Can the admins edit regular users posts? What version of EE and SafeCracker are you using? Are you using mod_rewrite anywhere on your site?

Which variety of error message are you getting, the 1st or 2nd attachment?

Just a shot it the dark, but you should try setting channel=“orphans”, it seems to be missing from your form.

Thanks for the assist, Rob.

Philip - are you also allowing those members to edit other person’s entries?

Sorry for the slow reply - Yes the admin users have access to edit any and all posts.

The type of error I’m getting is of the grey box kind. Screenshot attached.

I tried adding channel=“orphans” to the tag pair but that didn’t effect the results.

Philip - is this SafeCracker 2.0 or 1.03? Going to try and reproduce on my install.

2.0 - thanks!

Philip,

I made a complete replication of your set-up and wasn’t able to reproduce your error screen
Are you using a htaccess o remove index.php?

I applied this fix previously which may has some bearing but I don’t think so

I’m experiencing the same “You are not authorized to perform this action” issue.  I duplicated the safecracker settings on two different sites and I noticed that my MSM site gives me the “You are not authorized to perform this action” error while the non-MSM doesn’t.

Both sites are 2.1.3 with Safecracker2.  I’ve setup the guest post member group to super-admin within the extension to make sure they have the proper privileges.

I can also say that I’m able to post a new post without a problem.

Here is my code:

{exp:safecracker 
    channel="events" 
    return="{segment_1}/{segment_2}/{segment_3}/success"
    url_title="{segment_3}"
    use_live_url="no"
    site="main"
    safecracker_head="no"
    author_only="no"
}
 ... form details ...
{/exp:safecracker}

Can anyone duplicate the same issue on their MSM installs?

nateiler, are you trying this on the initial site of your MSM install, or one of the other sites?

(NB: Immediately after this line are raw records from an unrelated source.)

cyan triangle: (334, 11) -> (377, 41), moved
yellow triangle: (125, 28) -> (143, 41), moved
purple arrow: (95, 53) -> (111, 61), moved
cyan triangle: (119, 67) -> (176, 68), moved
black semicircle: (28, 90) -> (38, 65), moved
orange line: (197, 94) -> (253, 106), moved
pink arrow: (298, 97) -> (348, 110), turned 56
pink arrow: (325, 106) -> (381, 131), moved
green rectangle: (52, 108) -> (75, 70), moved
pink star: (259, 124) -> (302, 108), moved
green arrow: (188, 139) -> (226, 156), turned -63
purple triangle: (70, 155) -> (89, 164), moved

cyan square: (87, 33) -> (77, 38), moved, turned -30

The site I’m working with is the root site (site_id = 1) that I renamed from defailt_site to main.  I haven’t tried on any of the other sites for this install.

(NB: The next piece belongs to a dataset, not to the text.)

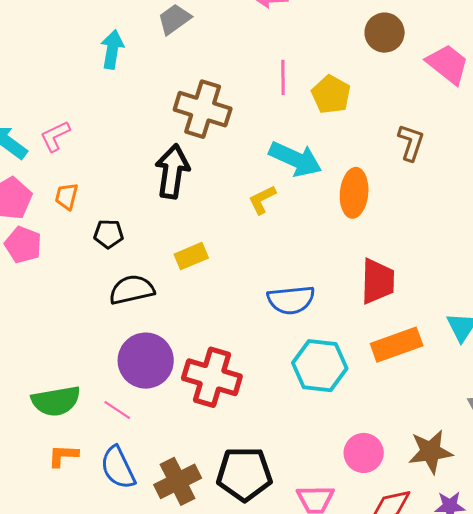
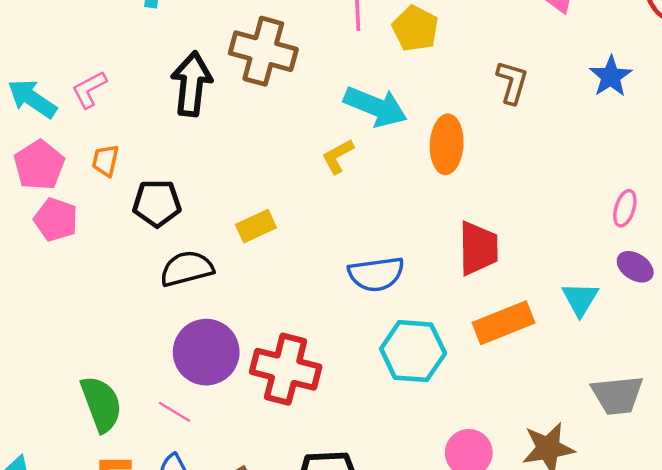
black arrow: (172, 171) -> (192, 84), moved
black pentagon: (109, 234) -> (157, 203), size x1.4
green semicircle: (56, 401) -> (101, 404), turned -99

I did some more investigating…

With a new copy of EE (w/ some popular addons included) I created a new channel and uploaded MSM files but didn’t enable or add additional sites.  Registered as ‘admin’ username on install.

Added an entry to channel_a.  No settings have been configured for guest posting.
—- Logged out guest didn’t see a form…as expected.

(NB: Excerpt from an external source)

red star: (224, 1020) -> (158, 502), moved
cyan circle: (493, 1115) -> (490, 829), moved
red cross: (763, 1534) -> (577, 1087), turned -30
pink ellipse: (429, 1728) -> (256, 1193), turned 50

Added the ‘admin’ super-admin to the safecracker extension settings as the guest publisher.
—- Logged out guest posted successfully…as expected.

Registered a new member and assigned them to super-admin group upon creation.  Assigned new member as guest publisher in the safecracker extension settings.
—- Logged out guest could not post…“You are not authorized to perform this action”

Changed guest poster back to original ‘admin’ super-admin in safecracker extension settings.
—- Logged out guest posted successful.

*** Puzzled at this point because they should have the same privs. ***

Created new member_group and assigned channel posting privs.  Added new member to that group and updated safecracker extension settings.
—- Logged out guest could not post…“You are not authorized to perform this action”

Logged in as new member, moved ‘admin’ to the new member group and updated safecracker extension settings.
—- Logged out guest posted successful.

I’ve duplicated this install multiple times locally trying different combinations and everything seems to be tied to a member and not a member_group.  I also find it strange that when a guest author set in the extension settings and they don’t have privs to post to a channel, the safecracker form doesn’t even appear.  I can’t think of any other settings that would cause “You are not authorized to perform this action” errors.

I poked around a bit further and noticed that the error is tied to the author of the entry.  If the author of the entry and guest publisher in the safecracker extension don’t match, it throws the error. 

I changed the author of the entry to match the guest who I define in the safecracker extension settings I can post successfully.  I’m using the author_only=“no” parameter so I assumed this wouldn’t be the case.

I even duplicated this with everyone as super-admin to eliminate any channel posting settings.

Can anyone confirm?

nateiler,

I can replicate this. Can you go ahead and create a bug report please?